Atwater wants to see minority retention rates improve. She also said that outside of the black community, many of her peers feel alone on campus.
The narrative, she said, can be changed.
To help change and improve the lives of minorities on campus, NKU must make changes to their policies, White said. He believes this includes hiring more diverse faculty, as well as having more tenured racially diverse faculty, so that minority students can have someone to go to with similar life experiences as a mentor.
“First to begin to move into the direction of inclusion and in equity, we first have to recognize that we don’t have inclusion,” White said. “That our excellence in inclusion is really mediocrity in inclusion, and that we don’t include students in things, that we don’t include students in the systems that have created systematic oppression and discrimination to not only black students, but students of color.”
Gray said last year several black, Latino and minority organizations weren’t as active as they could be. This year, there are more events and more programming.
Everyone is on the same page and they want to create change, Gray said. She thinks creating these events and using their voices paves the way for NKU to grow and prosper.
When one group feels left out, she said, the rest of the campus suffers as well.

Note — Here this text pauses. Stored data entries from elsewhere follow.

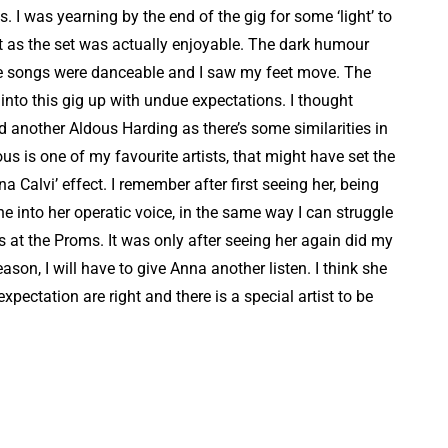
s. I was yearning by the end of the gig for some ‘light’ to
ht as the set was actually enjoyable. The dark humour
 the songs were danceable and I saw my feet move. The
into this gig up with undue expectations. I thought
nd another Aldous Harding as there’s some similarities in
s is one of my favourite artists, that might have set the
na Calvi’ effect. I remember after first seeing her, being
tune into her operatic voice, in the same way I can struggle
ts at the Proms. It was only after seeing her again did my
ason, I will have to give Anna another listen. I think she
expectation are right and there is a special artist to be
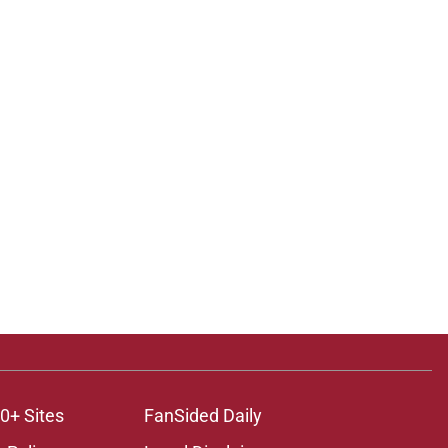
0+ Sites
FanSided Daily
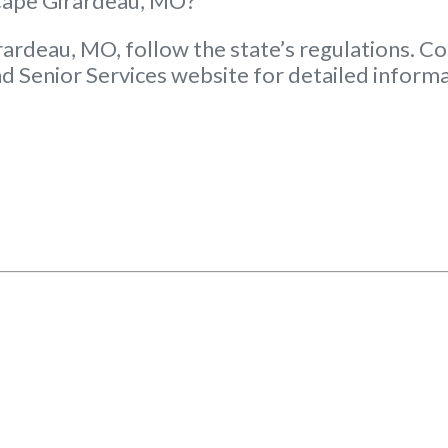
 Cape Girardeau, MO?
rardeau, MO, follow the state’s regulations. Co
d Senior Services website for detailed informa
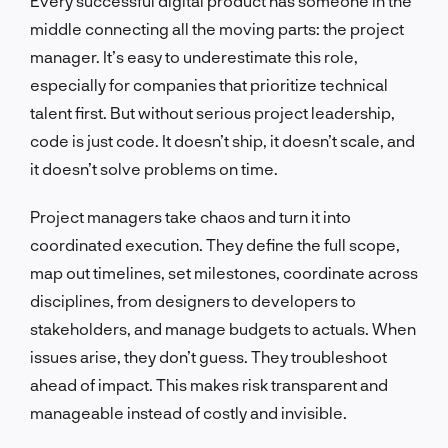
Every successful digital product has someone in the
middle connecting all the moving parts: the project
manager. It’s easy to underestimate this role,
especially for companies that prioritize technical
talent first. But without serious project leadership,
code is just code. It doesn’t ship, it doesn’t scale, and
it doesn’t solve problems on time.
Project managers take chaos and turn it into
coordinated execution. They define the full scope,
map out timelines, set milestones, coordinate across
disciplines, from designers to developers to
stakeholders, and manage budgets to actuals. When
issues arise, they don’t guess. They troubleshoot
ahead of impact. This makes risk transparent and
manageable instead of costly and invisible.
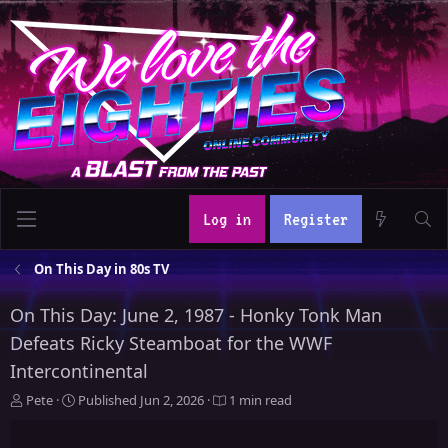
Log in
Register
On This Day in 80s TV
On This Day: June 2, 1987 - Honky Tonk Man
Defeats Ricky Steamboat for the WWF
Intercontinental
A
P
Pete
Published
Jun 2, 2026
1 min read
u
u
t
b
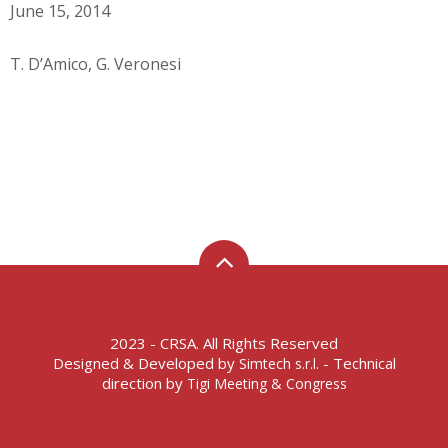
June 15, 2014
T. D’Amico, G. Veronesi
2023 - CRSA. All Rights Reserved
Designed & Developed by
- Technical
Simtech s.r.l.
direction by
Tigi Meeting & Congress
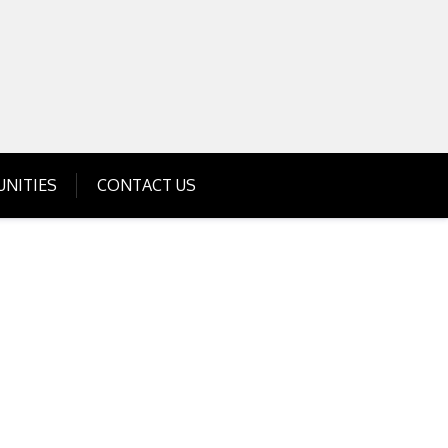
Get Business Investment Opportunities
Info for USA , UK, India
NITIES
CONTACT US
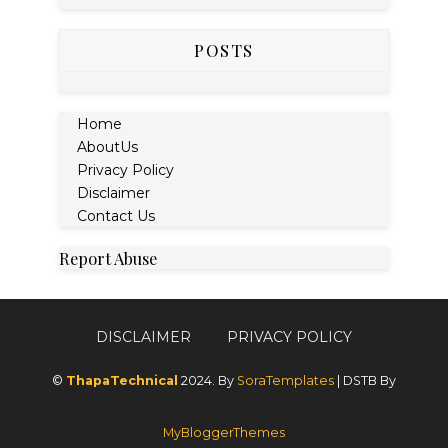
POSTS
Home
AboutUs
Privacy Policy
Disclaimer
Contact Us
Report Abuse
DISCLAIMER
PRIVACY POLICY
©
ThapaTechnical
2024. By
SoraTemplates
| DSTB By
MyBloggerThemes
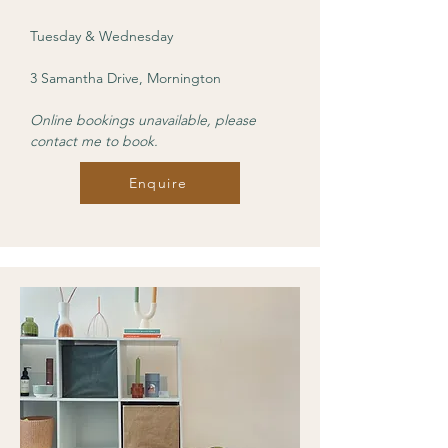
Tuesday & Wednesday
3 Samantha Drive, Mornington
Online bookings unavailable, please
contact me to book.
Enquire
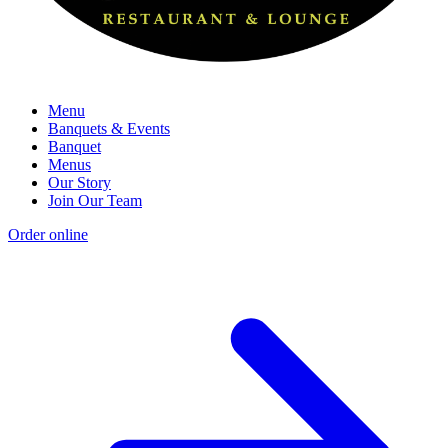
Menu
Banquets & Events
Banquet
Menus
Our Story
Join Our Team
Order online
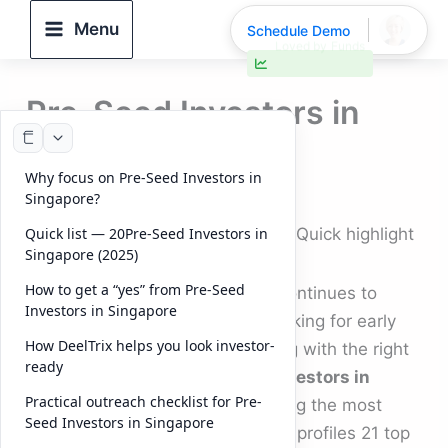
Skip
Menu
Schedule Demo
to
30% faster deal closings
content
Pre-Seed Investors in
Singapore (2025)
Why focus on Pre-Seed Investors in
By
DeelTrix
/
November 12, 2025
Singapore?
Pre-Seed Investors in Singapore: Quick highlight
Quick list — 20Pre-Seed Investors in
Singapore (2025)
How to get a “yes” from Pre-Seed
Singapore’s startup ecosystem continues to
Investors in Singapore
strengthen in 2025. Founders looking for early
How DeelTrix helps you look investor-
capital are focused on connecting with the right
ready
partners — and the
Pre-Seed Investors in
Practical outreach checklist for Pre-
Singapore
listed below are among the most
Seed Investors in Singapore
active and influential. This article profiles 21 top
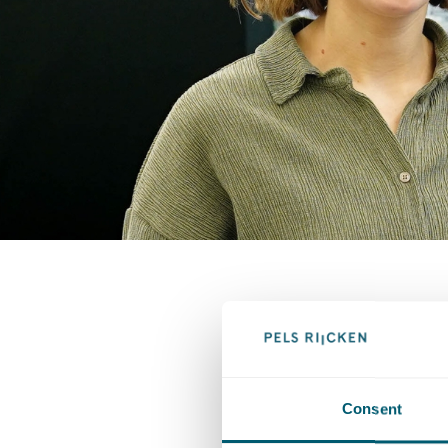
Consent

The dialogue has to be continual for the movement to prosper, according to Gray, and it can’t stop with one event or town hall or NKU Unity.
“Once you acknowledge the problem, you can start to dissect it, to see where the root is, and go forward as a campus to see what everyone needs to do as a collective whole,” Gray said. “It’s not a problem that only affects our community, but it effects the NKU community.
“If you have a group that feels left out, or not as important, it’s a campus problem.”